Make chocolate glaze right before you are about to fry the doughnuts.

When getting ready to fry, place the remaining cup of sugar in a shallow baking pan, or plate.  Line a tray with paper towels, and heat oil to 350 degrees.  You will need enough oil to have a depth of 3 inches.  Working in batches, when the oil is ready, place 2-3 doughnuts, depending on the size of your pan, into the oil, and fry about 2 minutes on each side, until they are golden brown.  Using a slotted spoon, place the doughnuts onto the paper towel lined tray, and then into the sugar to coat.  Place the doughnut onto a wire rack.  Continue this process until all of the doughnuts are fried and coated in sugar.

When the doughnuts are cool to the dough, pipe vanilla pastry cream into the center of the doughnut.  Dip the tops of each doughnut into the chocolate glaze.  Woo, you’re done!


Watermelon Cucumber Juice

June 18, 2013





It’s summer!  Make some juice!


Watermelon Cucumber Juice (recipe from Serious Eats)

1 baby watermelon

1 cucumber

10-15 sprigs of mint

2 limes, juiced

Chop up watermelon and cucumber and throw in the blender with mint and lime juice and whiz away.  If it needs some help along the way, add a bit of water – about 1/2 cup.  Chill and then enjoy, preferably outside, in the sun, and with a straw.

Key Lime Pie

June 6, 2013


This recipe, my friends, was a test of patience in so many ways.  Key lime pie is something I’ve made so many times!  Successfully, even!  I love it – it’s by far one of my favorite desserts, and I especially like how easy it is to make.

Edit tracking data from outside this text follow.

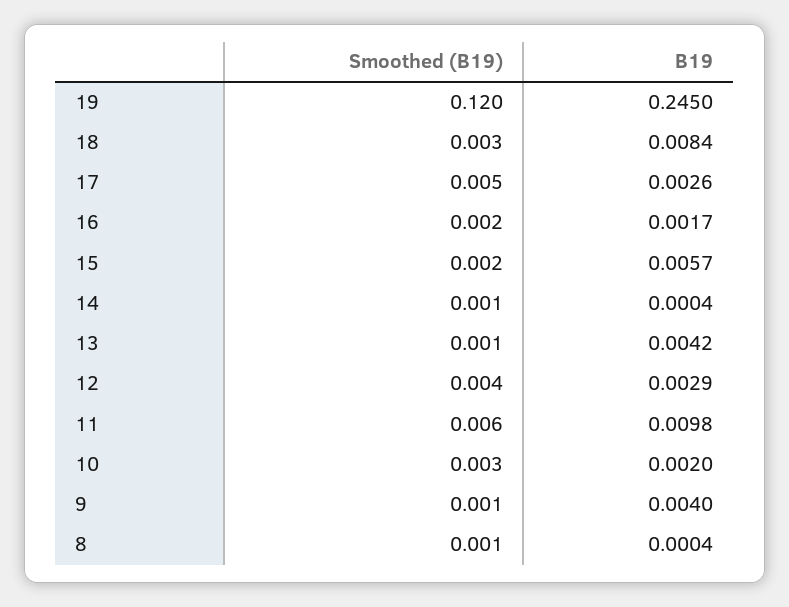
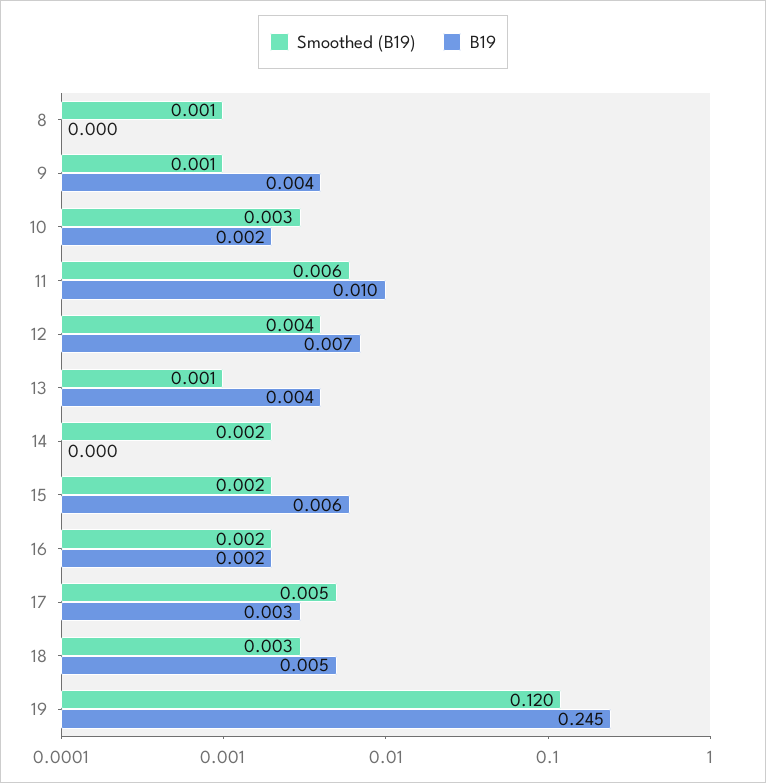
B19, 18: 0.0084 -> 0.005
Smoothed (B19), 14: 0.001 -> 0.002
B19, 12: 0.0029 -> 0.007

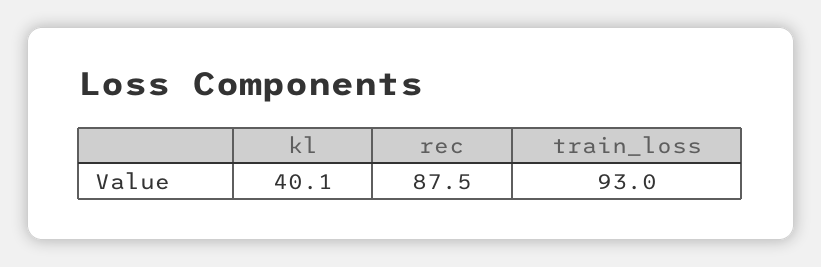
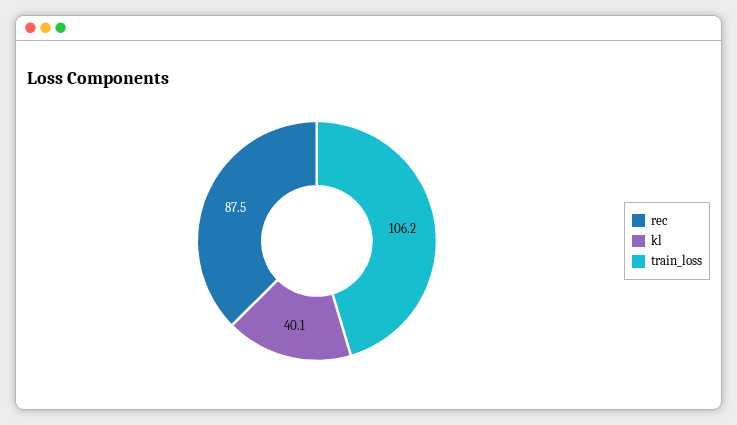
train_loss: 93 -> 106.2

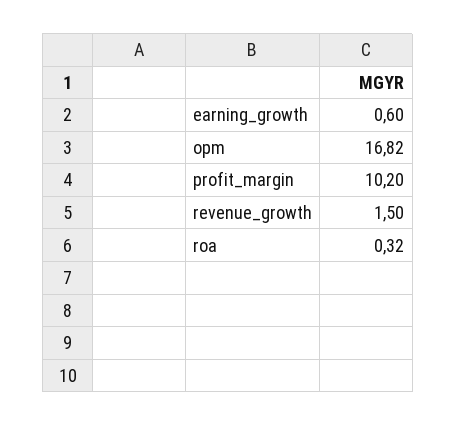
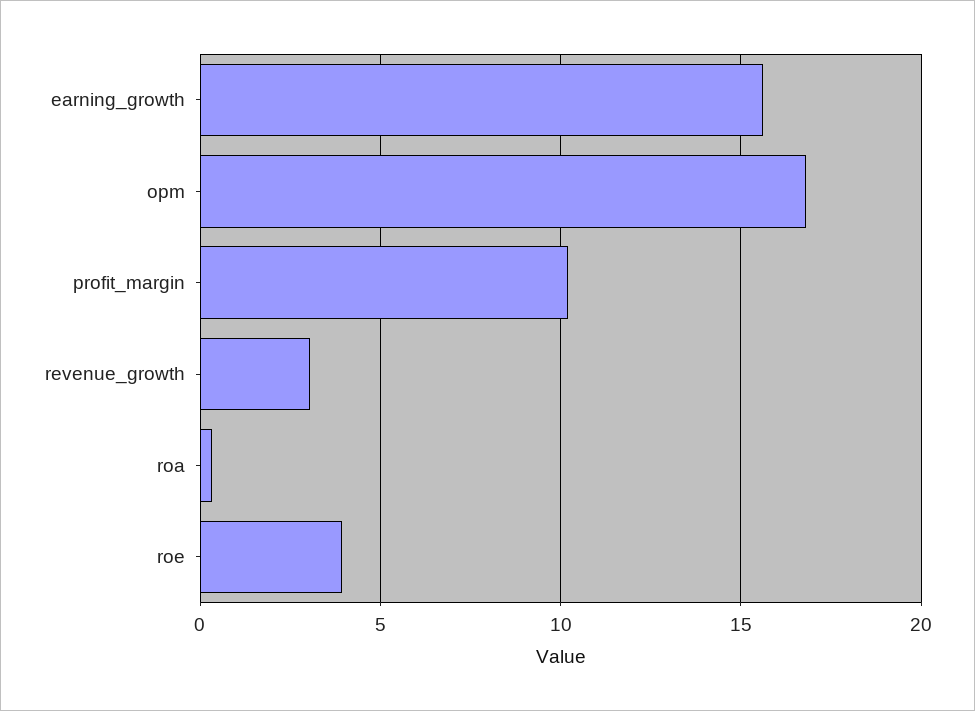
earning_growth: 0.6 -> 15.5
revenue_growth: 1.5 -> 3
roe: none -> 4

This is all because I have never used actual key limes before.  I, um, always used bottled key lime juice.  Stop judging me!  Have you ever seen these miniature limes?!  They’re tiny!  And filled with so many seeds, and, seriously, nearly impossible to juice.  While you are attempting to get the droplets of juice out of the actual fruit and into your measuring cup, they make your hand cramp up!  And then you will see that you need to juice about 20 more to fill that measuring cup.  And then you will have a little cry.  I speak the truth.

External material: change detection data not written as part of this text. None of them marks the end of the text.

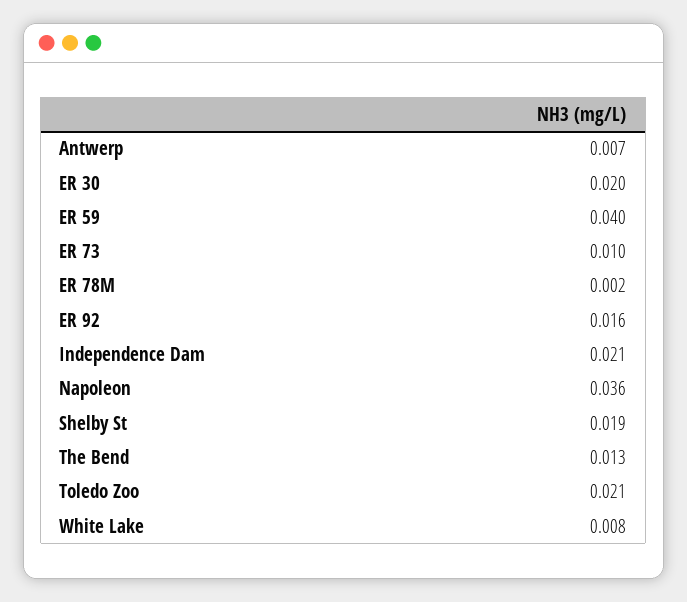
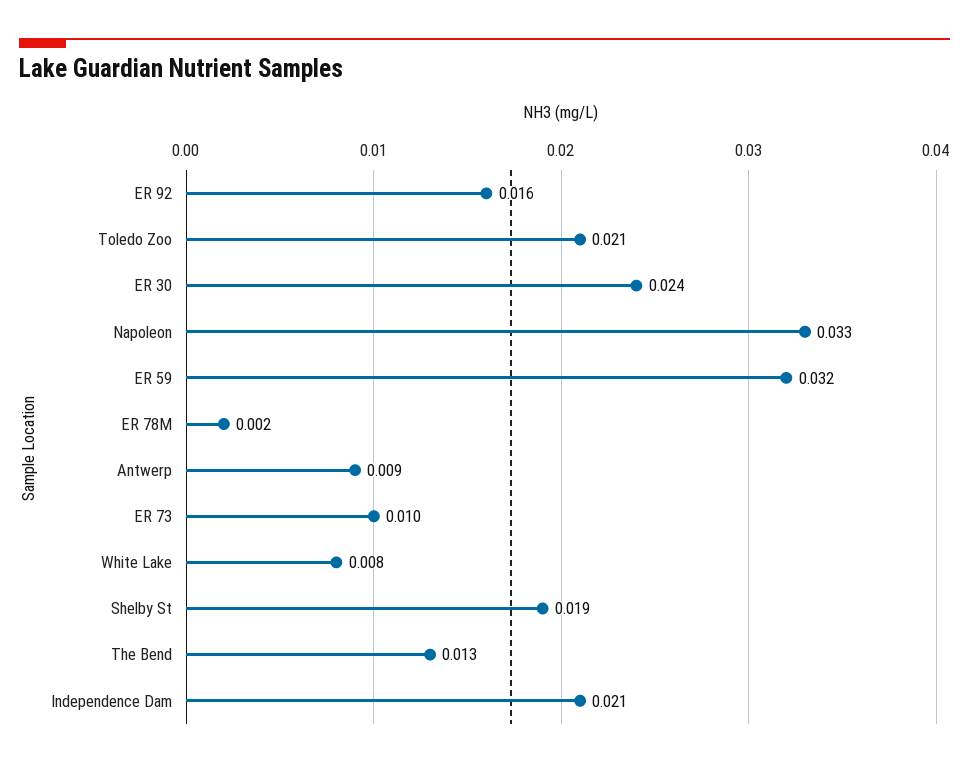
Antwerp: 0.007 -> 0.009
ER 30: 0.02 -> 0.024
ER 59: 0.04 -> 0.032
Napoleon: 0.036 -> 0.033

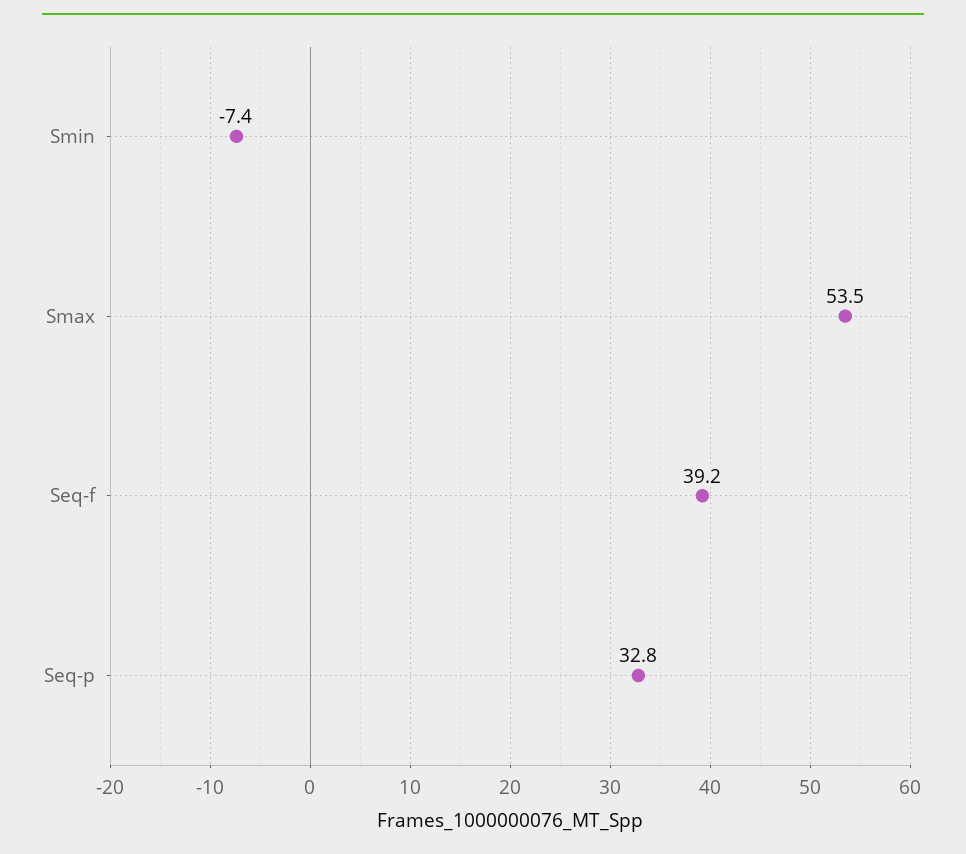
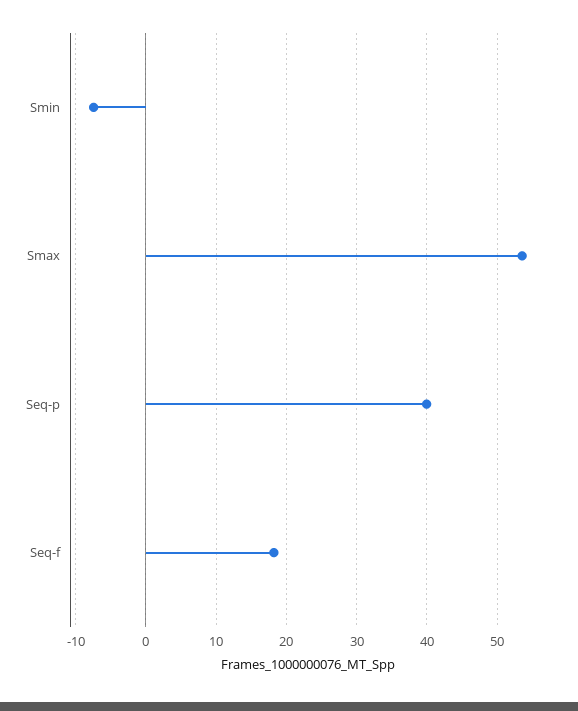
Seq-f: 39.2 -> 18
Seq-p: 32.8 -> 40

At least this is what happened to me.  But, of course, I was in it (to win it).  And I wasn’t going to stop mid way (although I seriously considered it*).  So I persevered and made the pie.  And I waited.  And waited, and waited.  Because, of course, the most vital step for a key lime pie is for it to be chilled.  But after all of that work, all I wanted was a slice of pie.  So I dug into some while it was still warm.  “Bitter”, I believe, was the word used to describe the pie.  The sadness multiplied.

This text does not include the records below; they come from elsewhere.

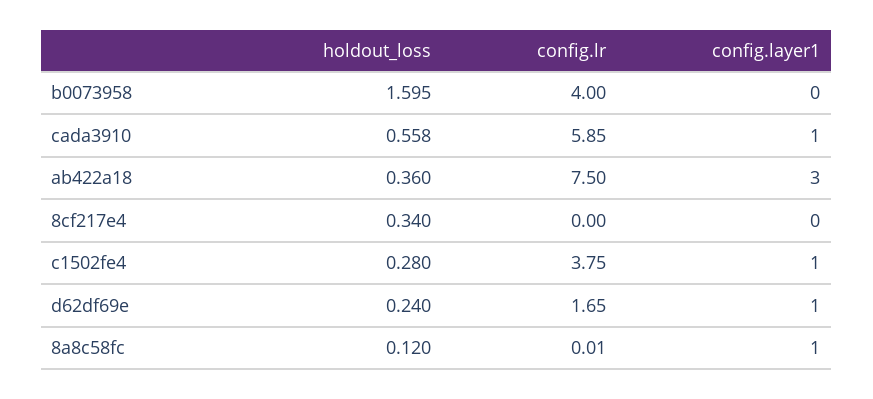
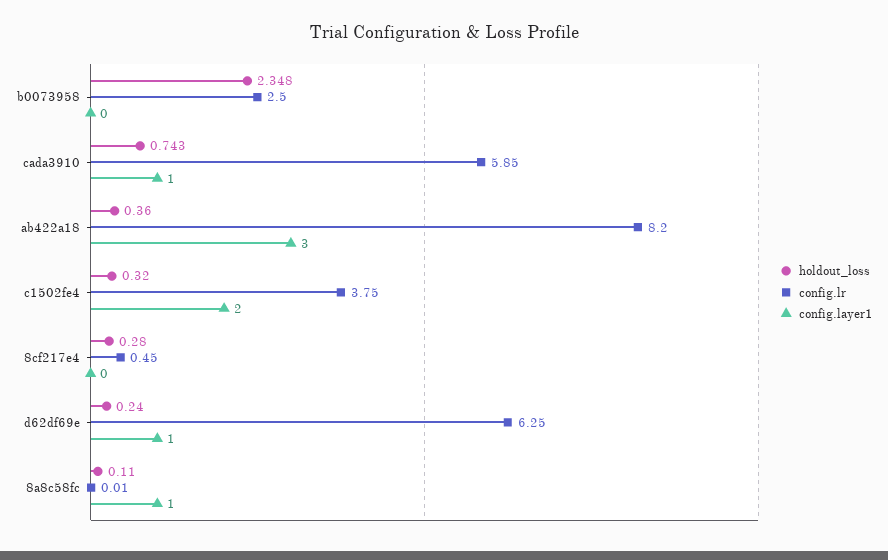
holdout_loss, b0073958: 1.595 -> 2.348
config.lr, b0073958: 4 -> 2.5
holdout_loss, cada3910: 0.558 -> 0.743
config.lr, ab422a18: 7.5 -> 8.2
holdout_loss, 8cf217e4: 0.34 -> 0.28
config.lr, 8cf217e4: 0 -> 0.45
holdout_loss, c1502fe4: 0.28 -> 0.32
config.layer1, c1502fe4: 1 -> 2
config.lr, d62df69e: 1.65 -> 6.25
holdout_loss, 8a8c58fc: 0.12 -> 0.11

But then, because I believe in second chances, I let it chill overnight, and had a slice for breakfast, and it was exactly how you want any key lime pie to be.  Tart and sweet and creamy and deliciousness.  Fine, fine…key limes win.


*Especially when I decided to make lunch in the middle of the pie-making extravaganza.  Avocado tostadas were on the menu.  When my sister took the limes, of the non key lime variety, to juice onto the avocados, she muttered “man, these limes are really juicy!” and that just made me sadder and I almost gave up.


Key Lime Pie

9 graham crackers
3 tablespoons sugar
5 tbsp. butter, melted and slightly cooled
pinch of salt

Preheat oven to 325°F.  In a food processor, or by hand, crush graham crackers until the form fine crumbs.  Mix in the rest of the ingredients until the crust comes together.  Press into a 9 inch pie or tart plate and bake for 10 minutes, or until lightly browned.  Let cool completely.

1 can sweetened condensed milk
4 egg yolks
1/2 cup key lime juice (from about 20 key limes)
1 tbsp. key lime zest

In a medium bowl, whisk together all of the filling ingredients until well combined.  Pour into the cooled pie crust.  Bake for about 18 minutes, or until the filling is just set.  Let cool completely, and then refrigerate until completely chilled, at least 4 hours.  Serve with whipped cream, recipe below.

1/2 cup heavy whipping cream
1 tbsp. sugar
1/2 tsp. vanilla bean paste or vanilla extract

In a deep bowl, whisk together the whipping cream, sugar and vanilla.  Either by hand or with an electric mixer, keep whisking until soft peaks form.  Dollop onto each piece of pie.